Brian Stewart, managing director of private markets for the University of Toronto Asset Management Corp., agrees with Flaherman’s assessment. “There was a lot of coattail investing, where LPs jumped into certain funds just because other people were, too,” he says. “There’s much less of that going on now. Though we have never hired an investigative firm to help us with our due diligence, that’s something that may make a lot of sense for investors.”
The changing face of venture capital is also prompting more due diligence. For much of the 1980s and 90s, venture capital was a clubby universe where everybody knew each other and trust was firmly established between LPs and GPs. Today, there are many new participants on both sides. Moreover, even brand-name funds may not be what they seem, because of the generational shift gripping many venture groups: Older VCs are quietly exiting the industry and some LPs still need to get comfortable with the younger partners taking their place.

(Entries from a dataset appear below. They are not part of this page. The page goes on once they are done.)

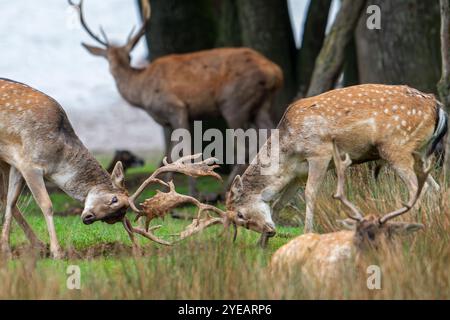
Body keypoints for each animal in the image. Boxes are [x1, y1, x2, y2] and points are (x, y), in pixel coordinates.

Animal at [0, 78, 130, 260]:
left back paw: (38, 245)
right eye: (114, 199)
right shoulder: (30, 163)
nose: (88, 218)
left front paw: (5, 249)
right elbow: (46, 204)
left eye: (111, 219)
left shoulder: (17, 162)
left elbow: (11, 201)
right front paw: (57, 252)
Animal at [69, 0, 282, 194]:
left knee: (245, 147)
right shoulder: (167, 122)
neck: (142, 91)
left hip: (233, 103)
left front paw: (192, 193)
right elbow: (169, 155)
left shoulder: (176, 108)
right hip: (262, 105)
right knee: (273, 136)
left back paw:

Whether it’s a new fund or an established fund, “investors want to understand the issues around the partners of these funds and how they’ve conducted themselves in the past,” says Cherry of Intelex.
Increased due diligence is ruffling a few GP feathers. VCs who came of age during the bubble years still bristle at the notion of being subjected to the same kind of rigorous investigation they conduct on their own entrepreneurs. “We have gotten some push back from the GP community,” Cherry says. “When we first started doing this for LPs, I thought it would be the longstanding firms that would take the most offense and that the younger firms would be more accepting. In reality, it’s the other way around.” Maybe it’s because the more established funds have less to hide, he conjectures.
Even though much of the investigative work is being done behind the scenes, LPs are advised to let GPs know they are having them checked out. It makes it easier for the due diligence specialists to access certain information, like university transcripts. Also, it will save an LP from being confronted by a GP who finds out from a friend or associate that he’s being investigated.
Lucy Marcus, founder of Marcus Venture Consulting in London, is thrilled to see that venture firms are coming under more scrutiny. Over the last few years, she has spent more of her time helping LPs with their due diligence. She talks to countless industry sources to discover whether a particular GP plays fair and comports himself in a professional manner. She’s finding that a good reputation can be more important to an LP than whether a particular partner has made big returns.
“A certain level of decorum is returning to the industry because VCs now understand that their actions and behavior will have certain repercussions,” she says. “VCs who play by the rules and work well with others will be rewarded. But VCs who have a history of pushing around entrepreneurs or behaving in a litigious manner are not likely to win the trust of LPs in this market.”